Video footage released by the KIA shows stores of weapons and munitions taken in their attack.

 

The KIA had also previously issued warnings to the Tatmadaw that they would not tolerate attacks on civilians, Kachin or not, and considered it their duty to defend any under military attack.

An increased belligerence is also coming from the Karen, who dwell in the eastern border regions. The Tatmadaw began increased attacks on civilian villages in the Karen areas from the date of the coup and now there are 8000 displaced civilians from these areas, according to a report by the Free Burma Rangers issued on March 24.

However, the Tatmadaw have recently made peace overtures to the Karen, perhaps concerned that the increased tempo of operations by other EAOs, plus the military’s need to control the central cities, has overstretched them.

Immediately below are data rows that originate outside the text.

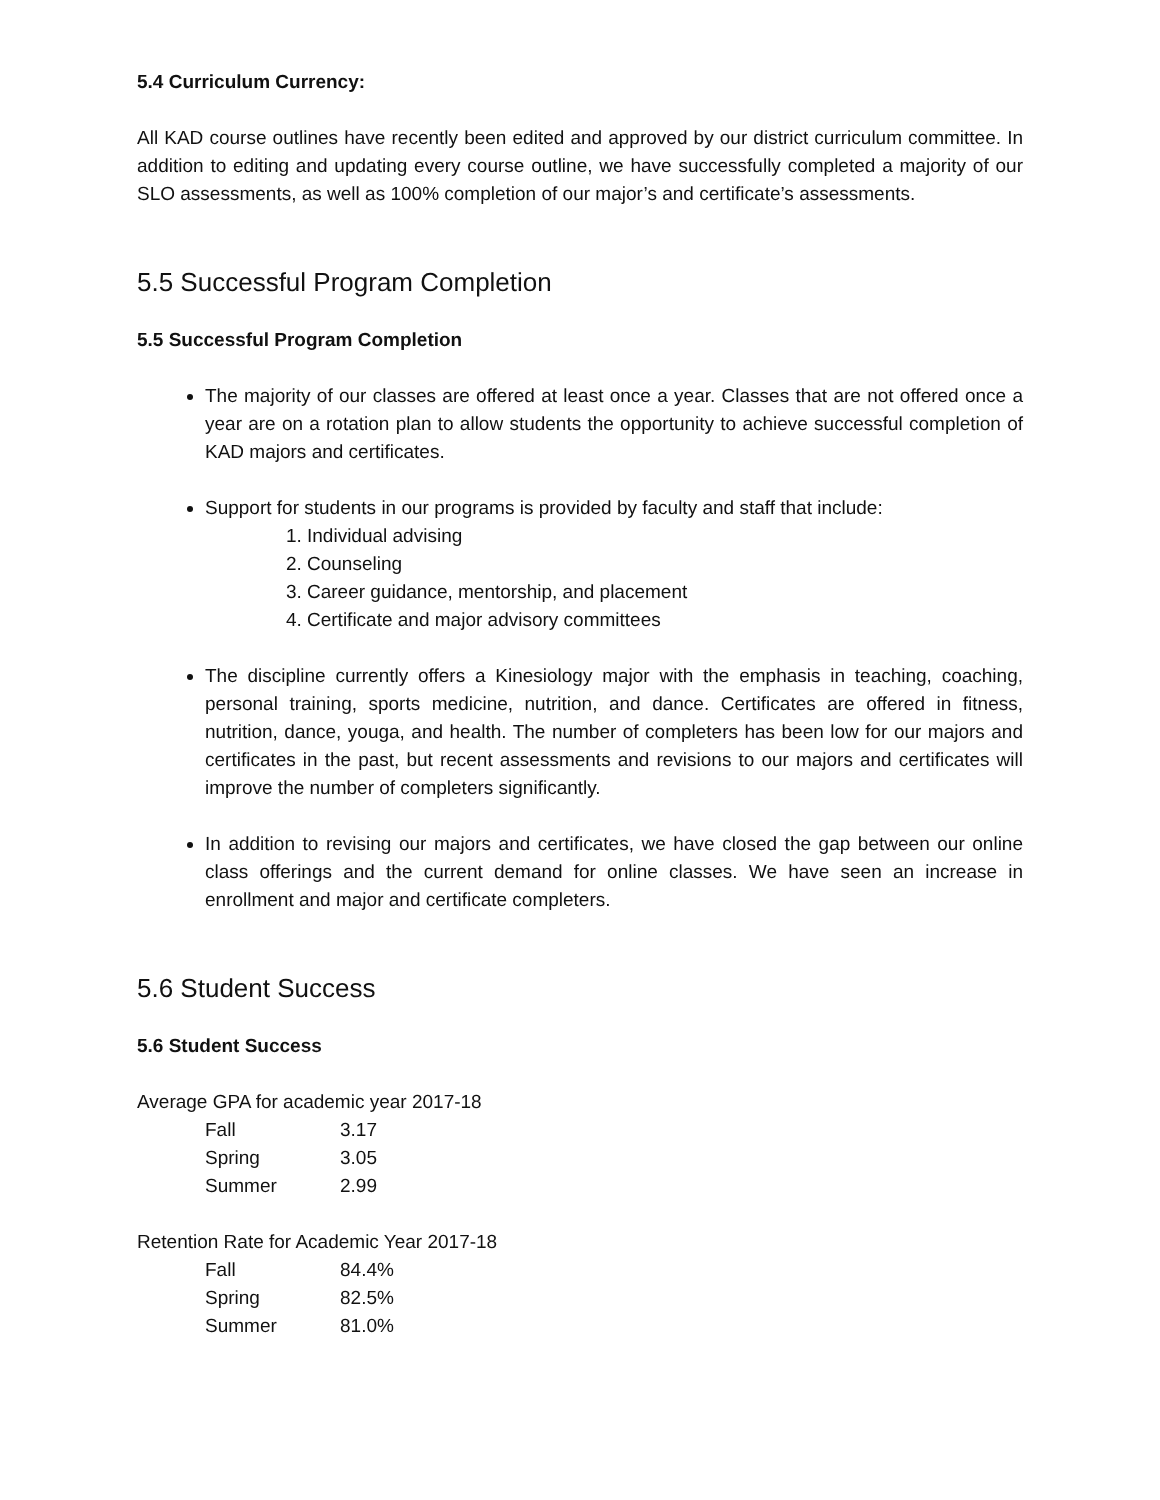5.4 Curriculum Currency:
All KAD course outlines have recently been edited and approved by our district curriculum committee. In addition to editing and updating every course outline, we have successfully completed a majority of our SLO assessments, as well as 100% completion of our major’s and certificate’s assessments.
5.5 Successful Program Completion
5.5 Successful Program Completion
The majority of our classes are offered at least once a year. Classes that are not offered once a year are on a rotation plan to allow students the opportunity to achieve successful completion of KAD majors and certificates.
Support for students in our programs is provided by faculty and staff that include:
1. Individual advising
2. Counseling
3. Career guidance, mentorship, and placement
4. Certificate and major advisory committees
The discipline currently offers a Kinesiology major with the emphasis in teaching, coaching, personal training, sports medicine, nutrition, and dance. Certificates are offered in fitness, nutrition, dance, youga, and health. The number of completers has been low for our majors and certificates in the past, but recent assessments and revisions to our majors and certificates will improve the number of completers significantly.
In addition to revising our majors and certificates, we have closed the gap between our online class offerings and the current demand for online classes. We have seen an increase in enrollment and major and certificate completers.
5.6 Student Success
5.6 Student Success
Average GPA for academic year 2017-18
| Fall | 3.17 |
| Spring | 3.05 |
| Summer | 2.99 |
Retention Rate for Academic Year 2017-18
| Fall | 84.4% |
| Spring | 82.5% |
| Summer | 81.0% |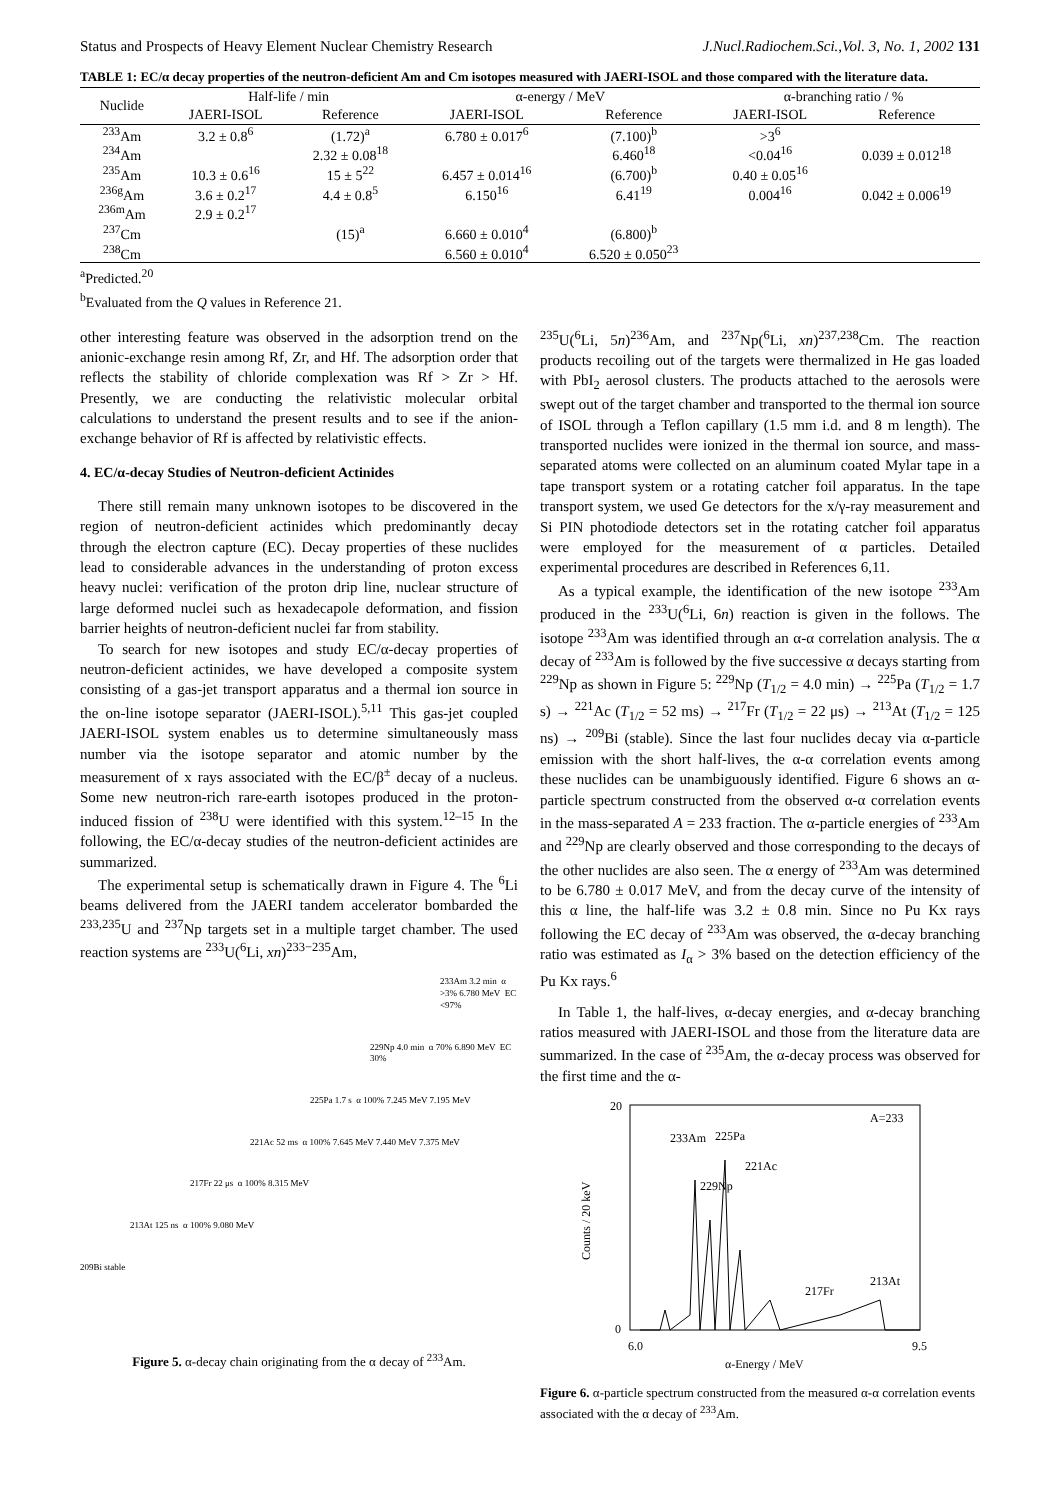Status and Prospects of Heavy Element Nuclear Chemistry Research J.Nucl.Radiochem.Sci.,Vol. 3, No. 1, 2002 131
TABLE 1: EC/α decay properties of the neutron-deficient Am and Cm isotopes measured with JAERI-ISOL and those compared with the literature data.
| Nuclide | Half-life / min | | α-energy / MeV | | α-branching ratio / % | |
| --- | --- | --- | --- | --- | --- | --- |
| | JAERI-ISOL | Reference | JAERI-ISOL | Reference | JAERI-ISOL | Reference |
| <sup>233</sup>Am | 3.2 ± 0.8<sup>6</sup> | (1.72)<sup>a</sup> | 6.780 ± 0.017<sup>6</sup> | (7.100)<sup>b</sup> | >3<sup>6</sup> | |
| <sup>234</sup>Am | | 2.32 ± 0.08<sup>18</sup> | | 6.460<sup>18</sup> | <0.04<sup>16</sup> | 0.039 ± 0.012<sup>18</sup> |
| <sup>235</sup>Am | 10.3 ± 0.6<sup>16</sup> | 15 ± 5<sup>22</sup> | 6.457 ± 0.014<sup>16</sup> | (6.700)<sup>b</sup> | 0.40 ± 0.05<sup>16</sup> | |
| <sup>236g</sup>Am | 3.6 ± 0.2<sup>17</sup> | 4.4 ± 0.8<sup>5</sup> | 6.150<sup>16</sup> | 6.41<sup>19</sup> | 0.004<sup>16</sup> | 0.042 ± 0.006<sup>19</sup> |
| <sup>236m</sup>Am | 2.9 ± 0.2<sup>17</sup> | | | | | |
| <sup>237</sup>Cm | | (15)<sup>a</sup> | 6.660 ± 0.010<sup>4</sup> | (6.800)<sup>b</sup> | | |
| <sup>238</sup>Cm | | | 6.560 ± 0.010<sup>4</sup> | 6.520 ± 0.050<sup>23</sup> | | |
<sup>a</sup> Predicted.<sup>20</sup>
<sup>b</sup> Evaluated from the Q values in Reference 21.
other interesting feature was observed in the adsorption trend on the anionic-exchange resin among Rf, Zr, and Hf. The adsorption order that reflects the stability of chloride complexation was Rf > Zr > Hf. Presently, we are conducting the relativistic molecular orbital calculations to understand the present results and to see if the anion-exchange behavior of Rf is affected by relativistic effects.
4. EC/α-decay Studies of Neutron-deficient Actinides
There still remain many unknown isotopes to be discovered in the region of neutron-deficient actinides which predominantly decay through the electron capture (EC). Decay properties of these nuclides lead to considerable advances in the understanding of proton excess heavy nuclei: verification of the proton drip line, nuclear structure of large deformed nuclei such as hexadecapole deformation, and fission barrier heights of neutron-deficient nuclei far from stability.
To search for new isotopes and study EC/α-decay properties of neutron-deficient actinides, we have developed a composite system consisting of a gas-jet transport apparatus and a thermal ion source in the on-line isotope separator (JAERI-ISOL).<sup>5,11</sup> This gas-jet coupled JAERI-ISOL system enables us to determine simultaneously mass number via the isotope separator and atomic number by the measurement of x rays associated with the EC/β<sup>±</sup> decay of a nucleus. Some new neutron-rich rare-earth isotopes produced in the proton-induced fission of <sup>238</sup>U were identified with this system.<sup>12–15</sup> In the following, the EC/α-decay studies of the neutron-deficient actinides are summarized.
The experimental setup is schematically drawn in Figure 4. The <sup>6</sup>Li beams delivered from the JAERI tandem accelerator bombarded the <sup>233,235</sup>U and <sup>237</sup>Np targets set in a multiple target chamber. The used reaction systems are <sup>233</sup>U(<sup>6</sup>Li, xn)<sup>233−235</sup>Am,
233Am 3.2 min α >3% 6.780 MeV EC <97%
229Np 4.0 min α 70% 6.890 MeV EC 30%
225Pa 1.7 s α 100% 7.245 MeV 7.195 MeV
221Ac 52 ms α 100% 7.645 MeV 7.440 MeV 7.375 MeV
217Fr 22 μs α 100% 8.315 MeV
213At 125 ns α 100% 9.080 MeV
209Bi stable
Figure 5. α-decay chain originating from the α decay of <sup>233</sup>Am.
<sup>235</sup>U(<sup>6</sup>Li, 5n)<sup>236</sup>Am, and <sup>237</sup>Np(<sup>6</sup>Li, xn)<sup>237,238</sup>Cm. The reaction products recoiling out of the targets were thermalized in He gas loaded with PbI<sub>2</sub> aerosol clusters. The products attached to the aerosols were swept out of the target chamber and transported to the thermal ion source of ISOL through a Teflon capillary (1.5 mm i.d. and 8 m length). The transported nuclides were ionized in the thermal ion source, and mass-separated atoms were collected on an aluminum coated Mylar tape in a tape transport system or a rotating catcher foil apparatus. In the tape transport system, we used Ge detectors for the x/γ-ray measurement and Si PIN photodiode detectors set in the rotating catcher foil apparatus were employed for the measurement of α particles. Detailed experimental procedures are described in References 6,11.
As a typical example, the identification of the new isotope <sup>233</sup>Am produced in the <sup>233</sup>U(<sup>6</sup>Li, 6n) reaction is given in the follows. The isotope <sup>233</sup>Am was identified through an α-α correlation analysis. The α decay of <sup>233</sup>Am is followed by the five successive α decays starting from <sup>229</sup>Np as shown in Figure 5: <sup>229</sup>Np (T<sub>1/2</sub> = 4.0 min) → <sup>225</sup>Pa (T<sub>1/2</sub> = 1.7 s) → <sup>221</sup>Ac (T<sub>1/2</sub> = 52 ms) → <sup>217</sup>Fr (T<sub>1/2</sub> = 22 μs) → <sup>213</sup>At (T<sub>1/2</sub> = 125 ns) → <sup>209</sup>Bi (stable). Since the last four nuclides decay via α-particle emission with the short half-lives, the α-α correlation events among these nuclides can be unambiguously identified. Figure 6 shows an α-particle spectrum constructed from the observed α-α correlation events in the mass-separated A = 233 fraction. The α-particle energies of <sup>233</sup>Am and <sup>229</sup>Np are clearly observed and those corresponding to the decays of the other nuclides are also seen. The α energy of <sup>233</sup>Am was determined to be 6.780 ± 0.017 MeV, and from the decay curve of the intensity of this α line, the half-life was 3.2 ± 0.8 min. Since no Pu Kx rays following the EC decay of <sup>233</sup>Am was observed, the α-decay branching ratio was estimated as I<sub>α</sub> > 3% based on the detection efficiency of the Pu Kx rays.<sup>6</sup>
In Table 1, the half-lives, α-decay energies, and α-decay branching ratios measured with JAERI-ISOL and those from the literature data are summarized. In the case of <sup>235</sup>Am, the α-decay process was observed for the first time and the α-
6.0
9.5
20
0
A=233
233Am
225Pa
221Ac
229Np
217Fr
213At
α-Energy / MeV
Counts / 20 keV
Figure 6. α-particle spectrum constructed from the measured α-α correlation events associated with the α decay of <sup>233</sup>Am.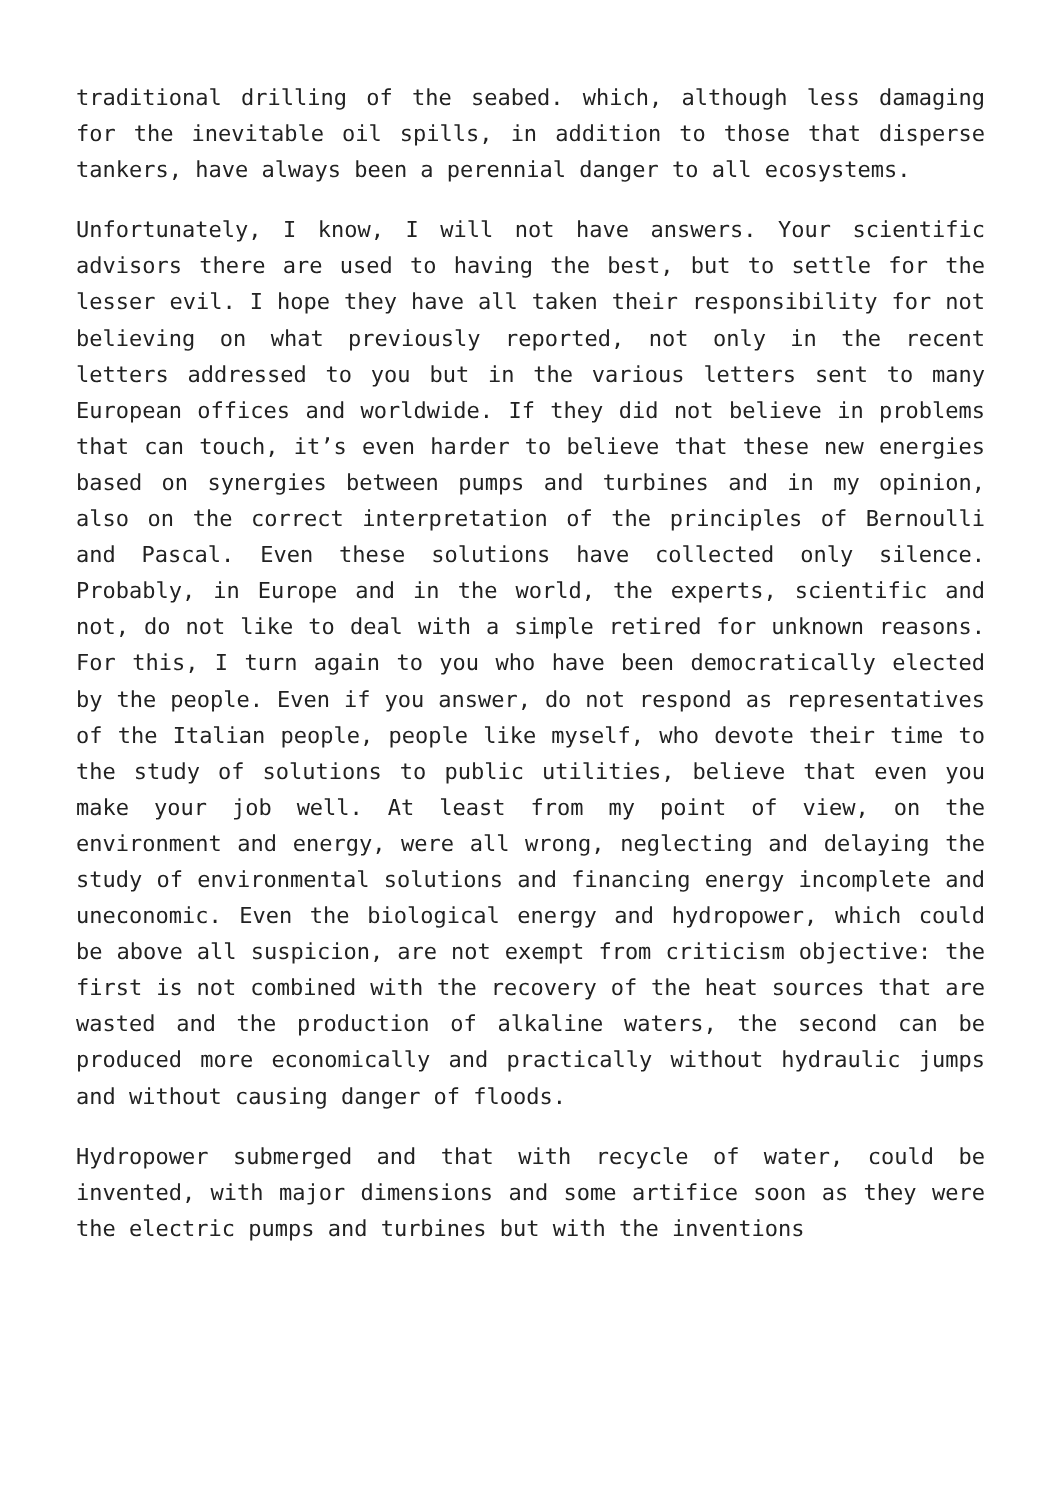traditional drilling of the seabed. which, although less damaging for the inevitable oil spills, in addition to those that disperse tankers, have always been a perennial danger to all ecosystems.
Unfortunately, I know, I will not have answers. Your scientific advisors there are used to having the best, but to settle for the lesser evil. I hope they have all taken their responsibility for not believing on what previously reported, not only in the recent letters addressed to you but in the various letters sent to many European offices and worldwide. If they did not believe in problems that can touch, it’s even harder to believe that these new energies based on synergies between pumps and turbines and in my opinion, also on the correct interpretation of the principles of Bernoulli and Pascal. Even these solutions have collected only silence. Probably, in Europe and in the world, the experts, scientific and not, do not like to deal with a simple retired for unknown reasons. For this, I turn again to you who have been democratically elected by the people. Even if you answer, do not respond as representatives of the Italian people, people like myself, who devote their time to the study of solutions to public utilities, believe that even you make your job well. At least from my point of view, on the environment and energy, were all wrong, neglecting and delaying the study of environmental solutions and financing energy incomplete and uneconomic. Even the biological energy and hydropower, which could be above all suspicion, are not exempt from criticism objective: the first is not combined with the recovery of the heat sources that are wasted and the production of alkaline waters, the second can be produced more economically and practically without hydraulic jumps and without causing danger of floods.
Hydropower submerged and that with recycle of water, could be invented, with major dimensions and some artifice soon as they were the electric pumps and turbines but with the inventions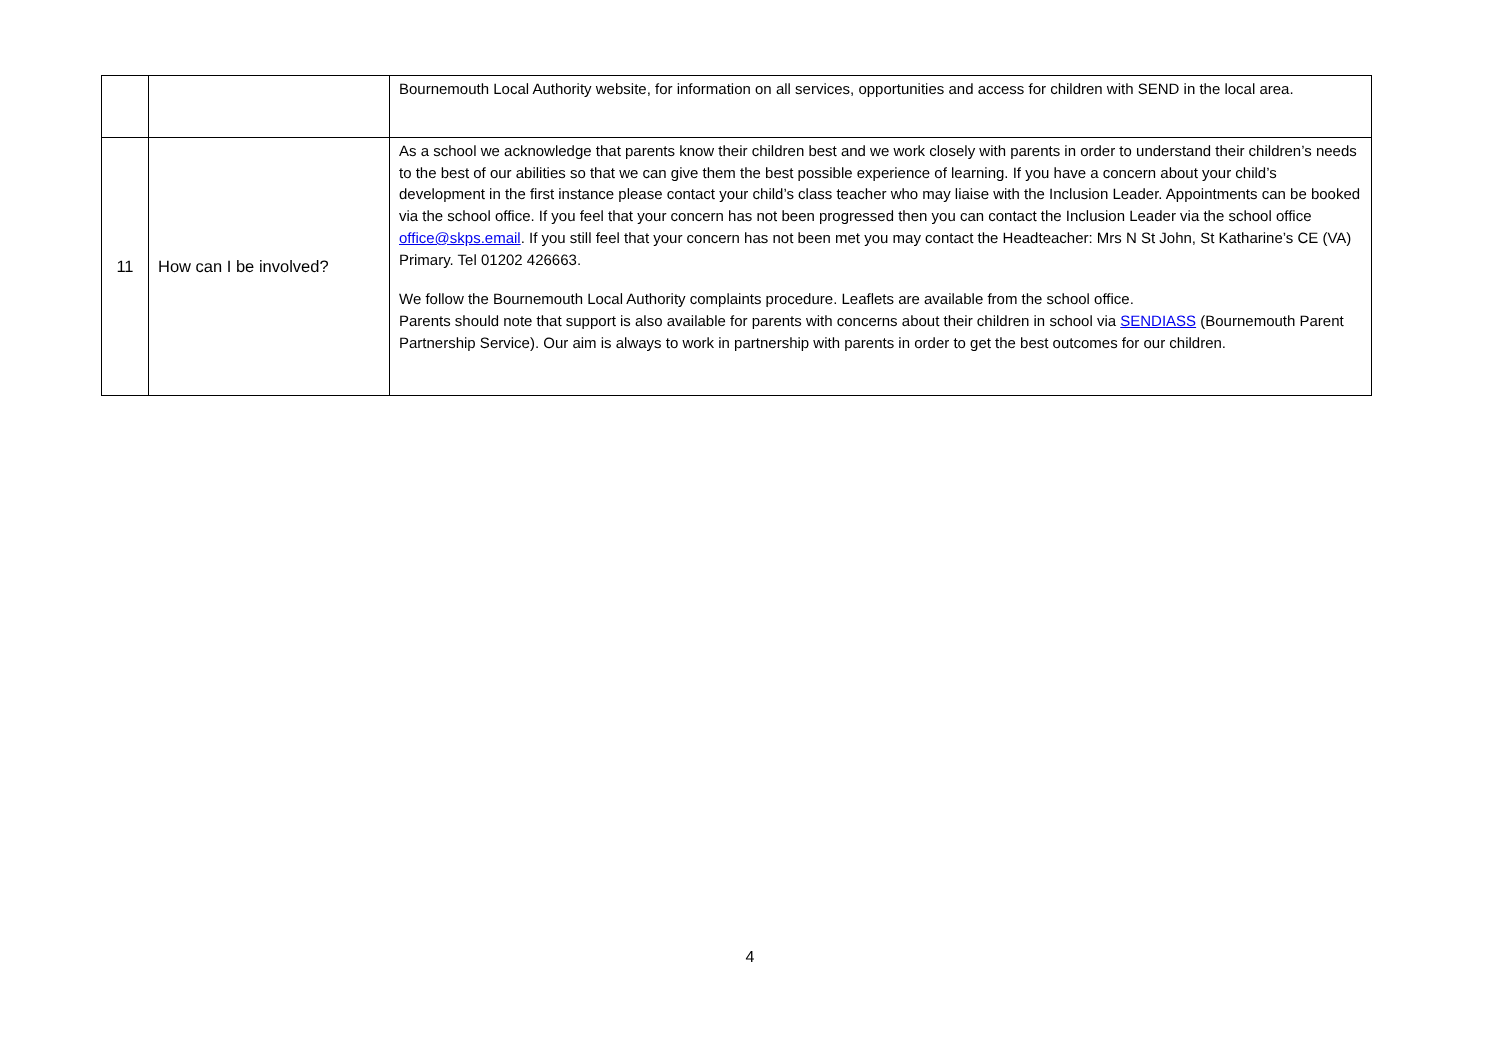| | | Bournemouth Local Authority website, for information on all services, opportunities and access for children with SEND in the local area. |
| 11 | How can I be involved? | As a school we acknowledge that parents know their children best and we work closely with parents in order to understand their children’s needs to the best of our abilities so that we can give them the best possible experience of learning. If you have a concern about your child’s development in the first instance please contact your child’s class teacher who may liaise with the Inclusion Leader. Appointments can be booked via the school office. If you feel that your concern has not been progressed then you can contact the Inclusion Leader via the school office office@skps.email . If you still feel that your concern has not been met you may contact the Headteacher: Mrs N St John, St Katharine’s CE (VA) Primary. Tel 01202 426663. We follow the Bournemouth Local Authority complaints procedure. Leaflets are available from the school office. Parents should note that support is also available for parents with concerns about their children in school via SENDIASS (Bournemouth Parent Partnership Service). Our aim is always to work in partnership with parents in order to get the best outcomes for our children. |
4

This was publicly rejected by the Karen, who agree to meet for talks with the army on the proviso that they stand down all their forces engaged against protestors and EAOs and stop killing and robbing people.

 

That might seem reasonable enough, but is basically an impossibility for the Tatmadaw, as the Karen know, so it is basically a polite way of saying “Go F… Yourself.”

Similar sentiments are being echoed by many of the others of the multitude of EAOs in Burma, but what is potentially most significant is that many of the central residents of the country are now beginning to engage with the EAOs on social media. For years, communiques by the EAOs would be shouted down or dismissed by those people as the propaganda of terrorists or bandits.

But with few in Burma now under any illusion about the true nature of the Tatmadaw, this increased appreciation of the separate groups in Myanmar of one another might, just might, hold the seeds for a long-term resolution of some of the country’s issues.